起死回生「ラヴィット!」プロデューサーが見いだした朝帯番組での戦い方
知ってもらう
番組は3月で1周年を迎えた。今後の展望を聞くと辻の表情は力強いものに変わった。 「もっと視聴率をとらないといけないと思っています。以前と比べたら格段によくなったし、TVerの登録者数も数倍に伸びている。ありがたいことに世間の評判は上がっている印象ですが、今も数字はそこまでよくないですから」 課題としていた若年層への訴求もできているという手応えはある。視聴率では、2位にまで躍進(男女4~49歳コア視聴率、3月21~27日集計)した。 ただ、まだまだ足りない。
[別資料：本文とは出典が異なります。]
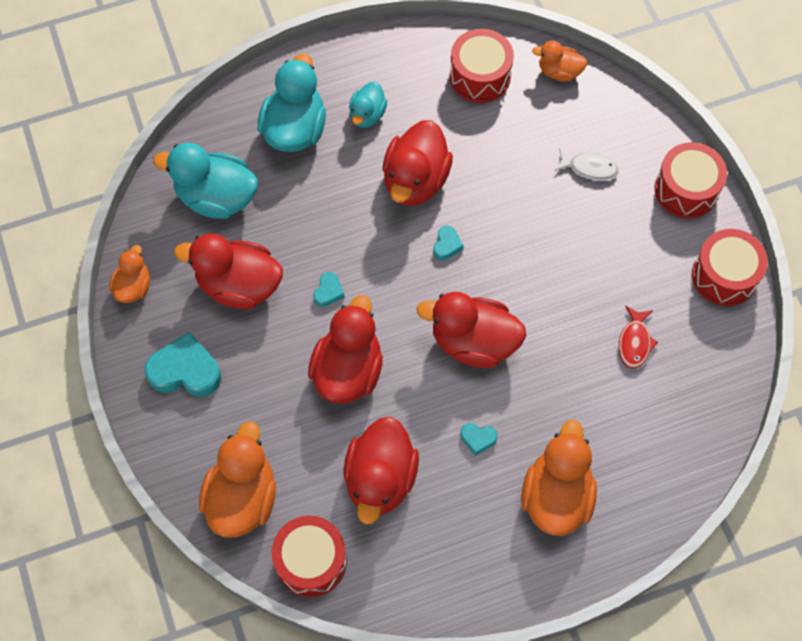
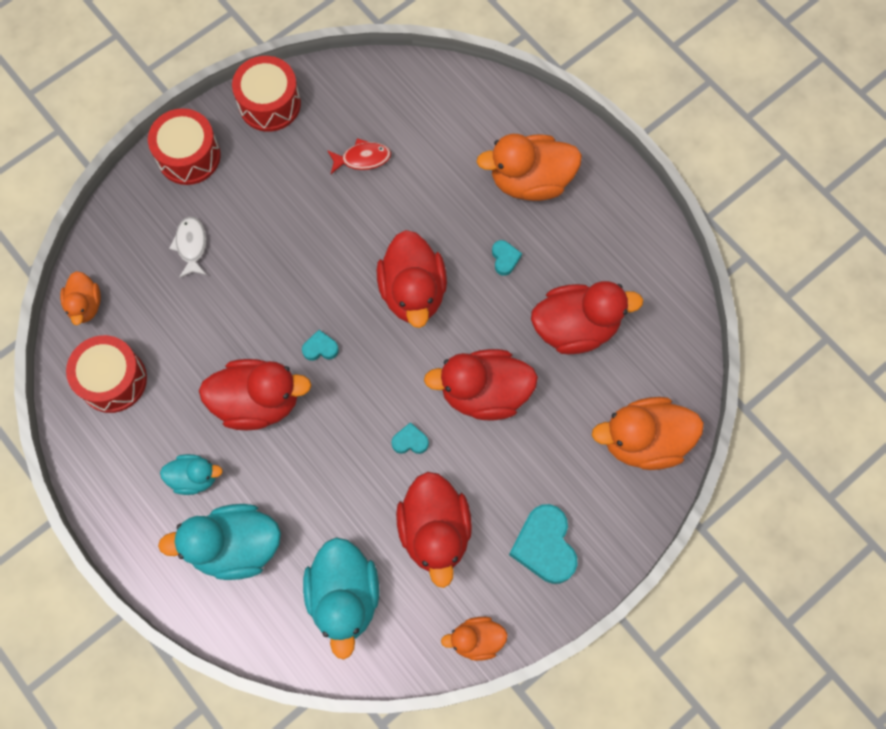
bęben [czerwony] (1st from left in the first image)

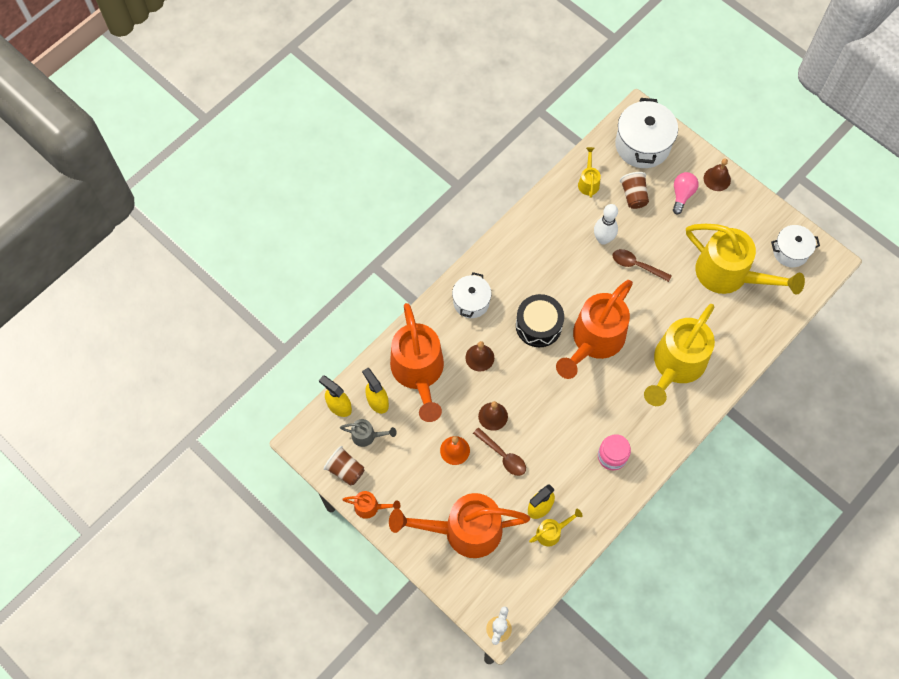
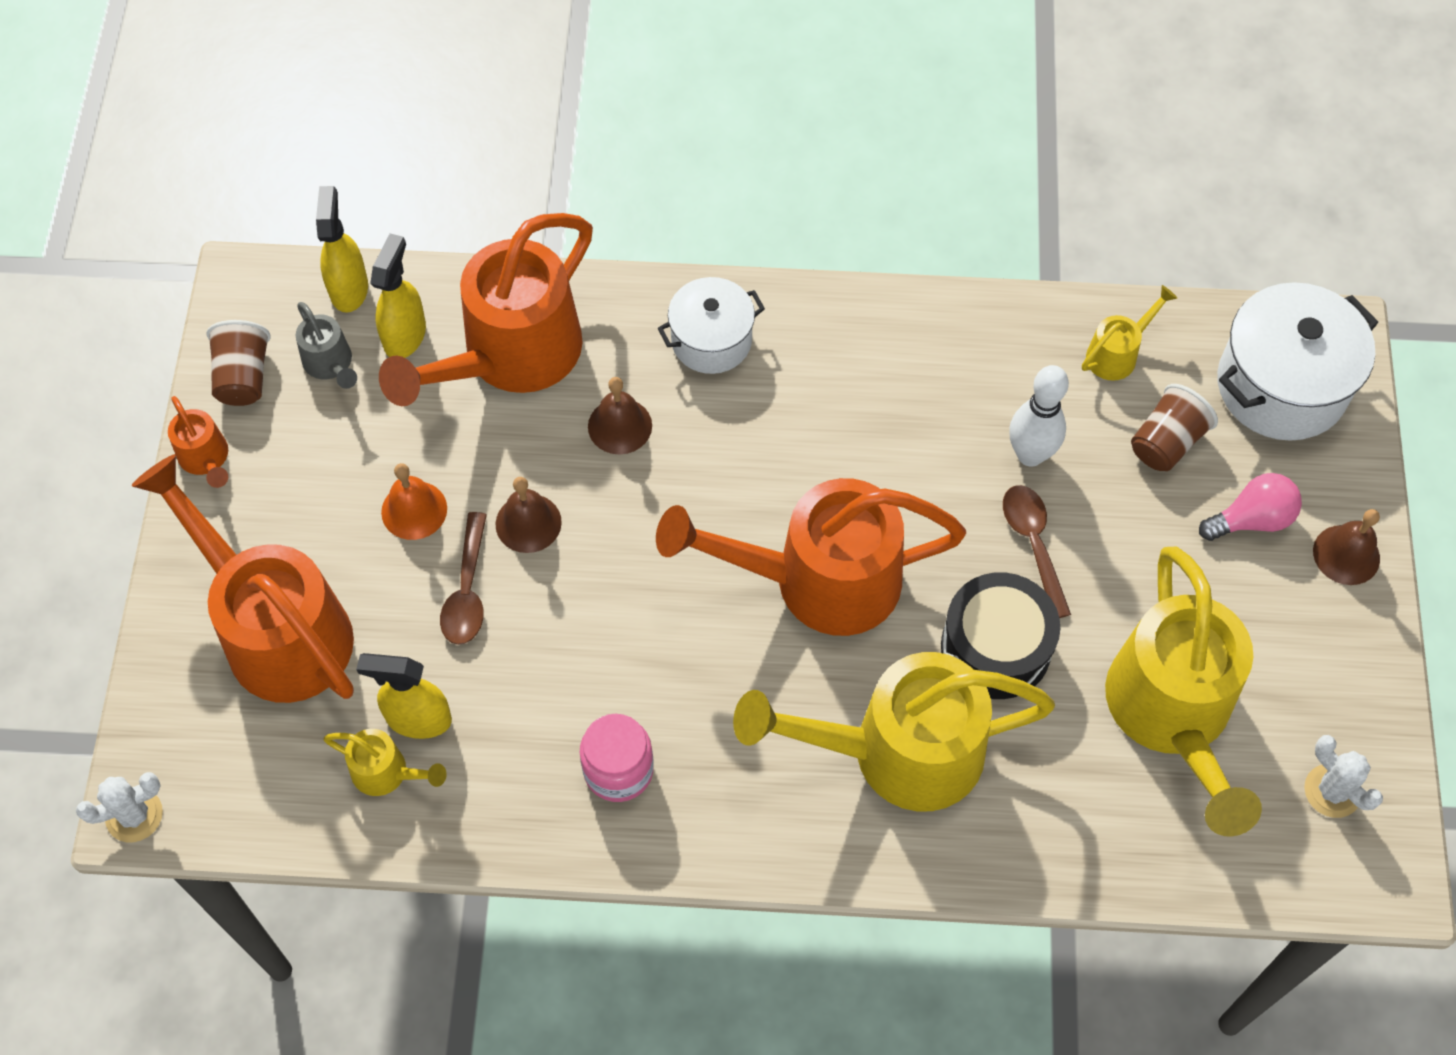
kaktus [biały] (2nd from left)
bęben [czarny]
当初は一枚岩ではなかった社内も応援ムードに変わったが、もっとやれるだろうという期待も同時に感じるという。 「とにかく番組を知ってほしい。その1年でした。みんなに見てもらうためにどうしたらいいんだろうと試行錯誤した結果、視聴者もスタッフもこの番組を好きになってくれることがいちばん大事だと知りました」 みんなが熱くなれる番組を作る。手探りの末にたどり着いた結論が、いま実を結びつつある。 「番組作りというのは簡単に結果が出ません。数字が出ないとあれこれ言われる。でも、それに振り回されたら、無難な番組になり終わってしまいます。最初の停滞期を経験して、番組を知ってもらうためにどうしたらいいか、ブレずに続けた結果がたまたまうまくいっただけなんです」 番組の形を作って放送するまでが仕事。オンエアが始まったら任せるしかない。ここまで話題になるのはスタッフや出演者の頑張りでしかないと辻は笑う。 「ここでしか見られない番組を作りたい。これからも面白い情報やタレントを探し続けます。『ラヴィット!』って面白いよねってもっと言われたいんです」
--- 辻有一:TBSテレビコンテンツ制作局バラエティ制作二部「ラヴィット」プロデューサー。1983年生まれ。東京都出身。大学時代はラグビーに打ち込み、卒業後にTBS入社。編成を皮切りにスポーツ局などを経験し現職。